Langkah ini merupakan respons terhadap tantangan signifikan yang dihadapi industri otomotif Jepang, terutama dari produsen mobil listrik (EV) asal Tiongkok seperti BYD, serta persaingan dengan perusahaan seperti Tesla.
Penurunan pangsa pasar di Tiongkok menjadi salah satu alasan utama di balik keputusan ini. Honda dan Nissan mengalami kesulitan bersaing dengan produsen lokal di pasar Tiongkok, yang berdampak negatif pada penjualan dan profitabilitas mereka.
Selain itu, tingginya biaya pengembangan teknologi kendaraan listrik dan otonom mendorong ketiga perusahaan untuk bergabung.

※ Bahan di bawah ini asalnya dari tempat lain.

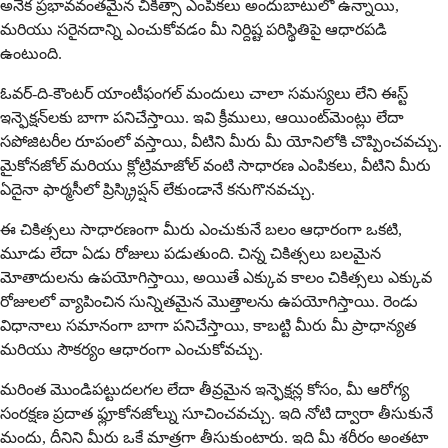
అనేక ప్రభావవంతమైన చికిత్సా ఎంపికలు అందుబాటులో ఉన్నాయి,
మరియు సరైనదాన్ని ఎంచుకోవడం మీ నిర్దిష్ట పరిస్థితిపై ఆధారపడి
ఉంటుంది.
ఓవర్-ది-కౌంటర్ యాంటీఫంగల్ మందులు చాలా సమస్యలు లేని ఈస్ట్
ఇన్ఫెక్షన్‌లకు బాగా పనిచేస్తాయి. ఇవి క్రీములు, ఆయింట్‌మెంట్లు లేదా
సపోజిటరీల రూపంలో వస్తాయి, వీటిని మీరు మీ యోనిలోకి చొప్పించవచ్చు.
మైకోనజోల్ మరియు క్లోట్రిమాజోల్ వంటి సాధారణ ఎంపికలు, వీటిని మీరు
ఏదైనా ఫార్మసీలో ప్రిస్క్రిప్షన్ లేకుండానే కనుగొనవచ్చు.
ఈ చికిత్సలు సాధారణంగా మీరు ఎంచుకునే బలం ఆధారంగా ఒకటి,
మూడు లేదా ఏడు రోజులు పడుతుంది. చిన్న చికిత్సలు బలమైన
మోతాదులను ఉపయోగిస్తాయి, అయితే ఎక్కువ కాలం చికిత్సలు ఎక్కువ
రోజులలో వ్యాపించిన సున్నితమైన మొత్తాలను ఉపయోగిస్తాయి. రెండు
విధానాలు సమానంగా బాగా పనిచేస్తాయి, కాబట్టి మీరు మీ ప్రాధాన్యత
మరియు సౌకర్యం ఆధారంగా ఎంచుకోవచ్చు.
మరింత మొండిపట్టుదలగల లేదా తీవ్రమైన ఇన్ఫెక్షన్ల కోసం, మీ ఆరోగ్య
సంరక్షణ ప్రదాత ఫ్లూకోనజోల్ను సూచించవచ్చు. ఇది నోటి ద్వారా తీసుకునే
మందు, దీనిని మీరు ఒకే మాత్రగా తీసుకుంటారు. ఇది మీ శరీరం అంతటా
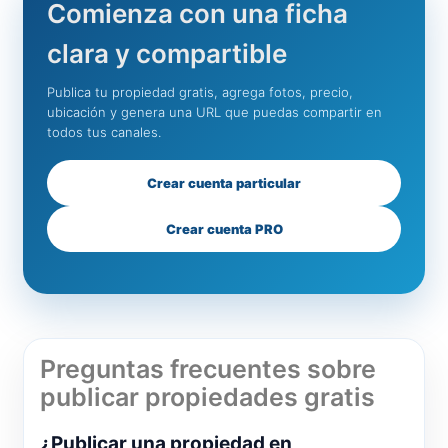
Comienza con una ficha
clara y compartible
Publica tu propiedad gratis, agrega fotos, precio,
ubicación y genera una URL que puedas compartir en
todos tus canales.
Crear cuenta particular
Crear cuenta PRO
Preguntas frecuentes sobre
publicar propiedades gratis
¿Publicar una propiedad en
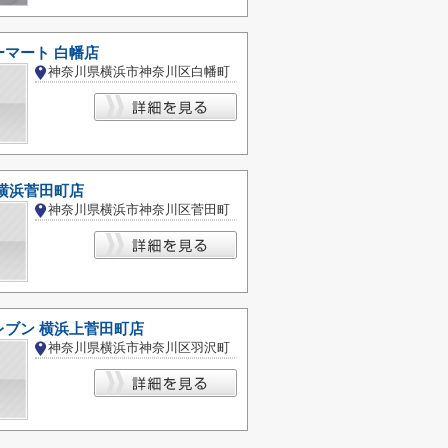
ーマート 白幡店
神奈川県横浜市神奈川区白幡町
横浜菅田町店
神奈川県横浜市神奈川区菅田町
レブン 横浜上菅田町店
神奈川県横浜市神奈川区羽沢町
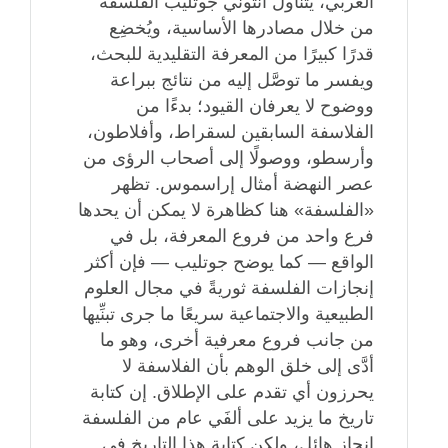
الغربي، يتناول أنتوني جوتليب الفلسفة
من خلال مصادرها الأساسية، ويُخضِع
قدرًا كبيرًا من المعرفة التقليدية للبحث،
ويفسر ما توصَّل إليه من نتائج ببراعة
ووضوح لا يعرفان القيود؛ بدءًا من
الفلاسفة السابقين لسقراط، وأفلاطون،
وأرسطو، ووصولًا إلى أصحاب الرؤى من
عصر النهضة أمثال إراسموس. تظهر
«الفلسفة» هنا كظاهرة لا يمكن أن يحدها
فرع واحد من فروع المعرفة، بل في
الواقع — كما يوضح جوتليب — فإن أكثر
إنجازات الفلسفة ثوريةً في مجال العلوم
الطبيعية والاجتماعية سريعًا ما جرى تبنِّيها
من جانب فروع معرفية أخرى، وهو ما
أدَّى إلى خلق الوهم بأن الفلاسفة لا
يحرزون أي تقدم على الإطلاق. إن كتابة
تاريخ ما يزيد على ألفَي عام من الفلسفة
إنجاز هائل، ولكن كتابة هذا التاريخ في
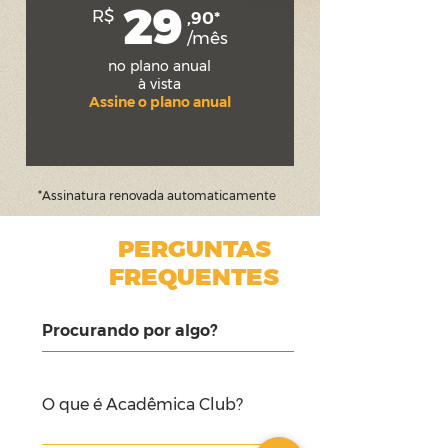
29
R$
,90*
/mês
no plano anual
à vista
Assine o plano anual
*Assinatura renovada automaticamente
PERGUNTAS
FREQUENTES
O que é Acadêmica Club?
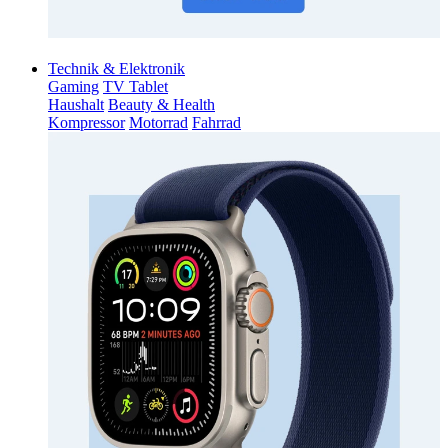
Technik & Elektronik
Gaming
TV Tablet
Haushalt
Beauty & Health
Kompressor
Motorrad
Fahrrad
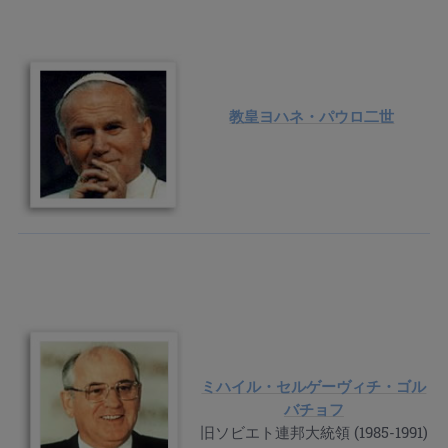
教皇ヨハネ・パウロ二世
ミハイル・セルゲーヴィチ・ゴル
バチョフ
旧ソビエト連邦大統領 (1985-1991)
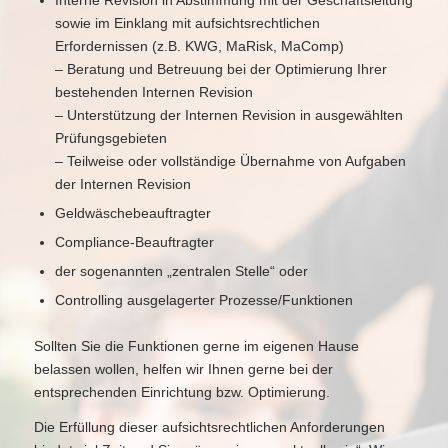
Interne Revision in Abstimmung mit der Geschäftsleitung
sowie im Einklang mit aufsichtsrechtlichen
Erfordernissen (z.B. KWG, MaRisk, MaComp)
– Beratung und Betreuung bei der Optimierung Ihrer
bestehenden Internen Revision
– Unterstützung der Internen Revision in ausgewählten
Prüfungsgebieten
– Teilweise oder vollständige Übernahme von Aufgaben
der Internen Revision
Geldwäschebeauftragter
Compliance-Beauftragter
der sogenannten „zentralen Stelle“ oder
Controlling ausgelagerter Prozesse/Funktionen
Sollten Sie die Funktionen gerne im eigenen Hause
belassen wollen, helfen wir Ihnen gerne bei der
entsprechenden Einrichtung bzw. Optimierung.
Die Erfüllung dieser aufsichtsrechtlichen Anforderungen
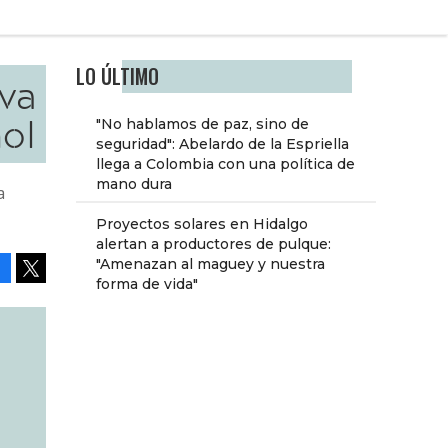
LO ÚLTIMO
eva
ñol
"No hablamos de paz, sino de
seguridad": Abelardo de la Espriella
llega a Colombia con una política de
mano dura
a
Proyectos solares en Hidalgo
alertan a productores de pulque:
"Amenazan al maguey y nuestra
forma de vida"
Facebook
Tweet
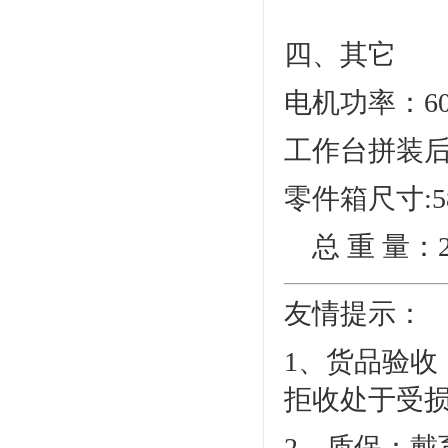
四、其它
电机功率：6
工作台拼装后尺
零件箱尺寸:580
总 重 量：2
友情提示：
1、货品验
拒收处于受
2、质保：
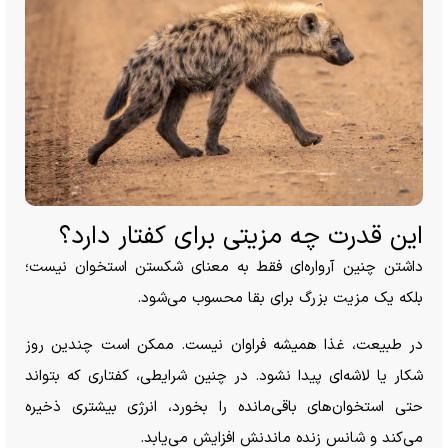
این قدرت چه مزیتی برای کفتار دارد؟
داشتن چنین آرواره‌ای فقط به معنای شکستن استخوان نیست؛
بلکه یک مزیت بزرگ برای بقا محسوب می‌شود.
در طبیعت، غذا همیشه فراوان نیست. ممکن است چندین روز
شکار یا لاشه‌ای پیدا نشود. در چنین شرایطی، کفتاری که بتواند
حتی استخوان‌های باقی‌مانده را بخورد، انرژی بیشتری ذخیره
می‌کند و شانس زنده ماندنش افزایش می‌یابد.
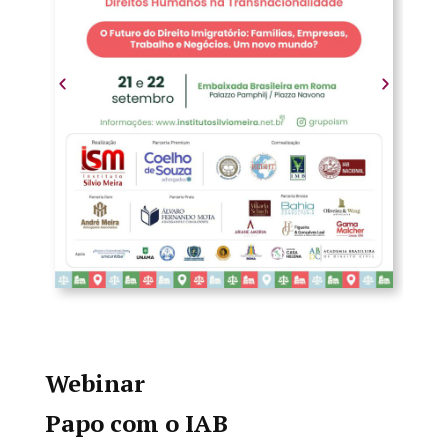
Webinar
Papo com o IAB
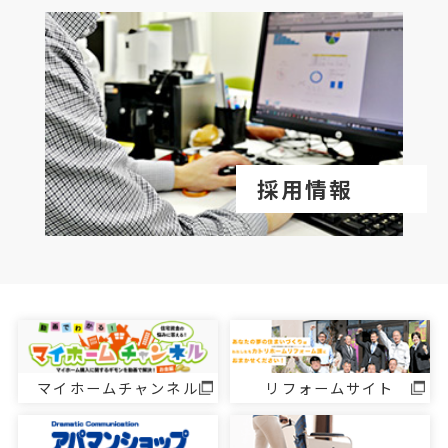
採用情報
マイホームチャンネル
リフォームサイト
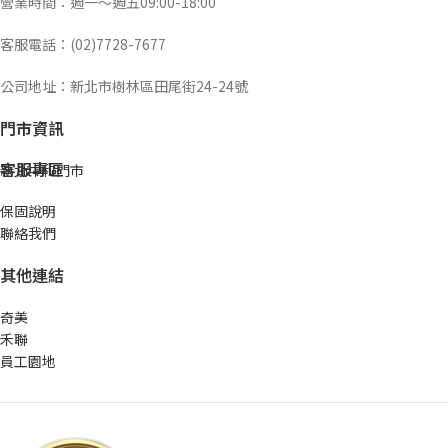
營業時間：週一～週五09:00-18:00
客服電話：(02)7728-7677
公司地址：新北市樹林區田尾街24-24號
門市資訊
客服專區
新北中和門市
保固說明
聯絡我們
其他連結
奇美
禾聯
員工園地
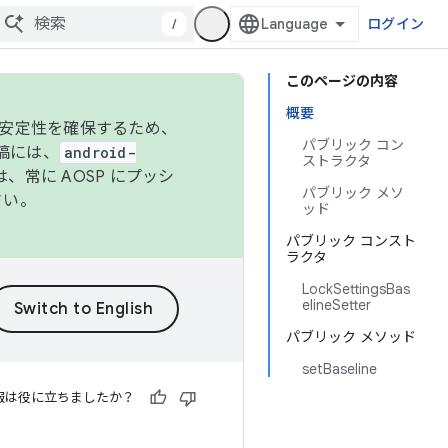
/
ログイン
このページの内容
概要
の安定性を確保するため、
パブリック コン
投稿には、
android-
ストラクタ
、常に AOSP にプッシ
パブリック メソ
さい。
ッド
パブリック コンスト
ラクタ
LockSettingsBas
elineSetter
パブリック メソッド
setBaseline
報は役に立ちましたか？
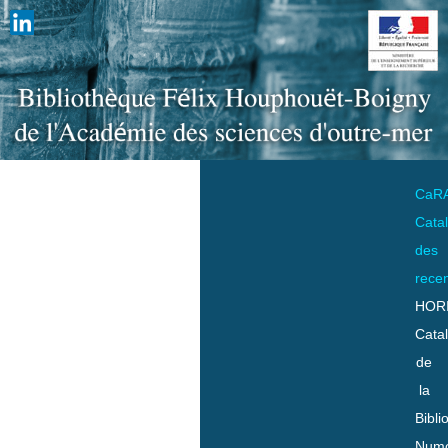
CaR
Cata
des
rece
HOR
Cata
de
la
Bibli
Numo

Dengan merger ini, mereka berharap dapat berbagi sumber daya, mengurangi biaya, dan mempercepat inovasi dalam menghadapi pergeseran industri menuju elektrifikasi dan otomatisasi.
Rencana merger ini juga mencakup pembentukan perusahaan induk bersama yang akan terdaftar di Bursa Efek Tokyo pada Agustus 2026, dengan target finalisasi pada Juni 2025.
Mitsubishi Motors, yang merupakan bagian dari aliansi dengan Nissan, juga akan bergabung dalam kesepakatan ini.
Dengan bergabungnya ketiga perusahaan ini, mereka berharap dapat meningkatkan daya saing global dan menghadapi tekanan dari produsen mobil Tiongkok yang semakin dominan di pasar kendaraan listrik.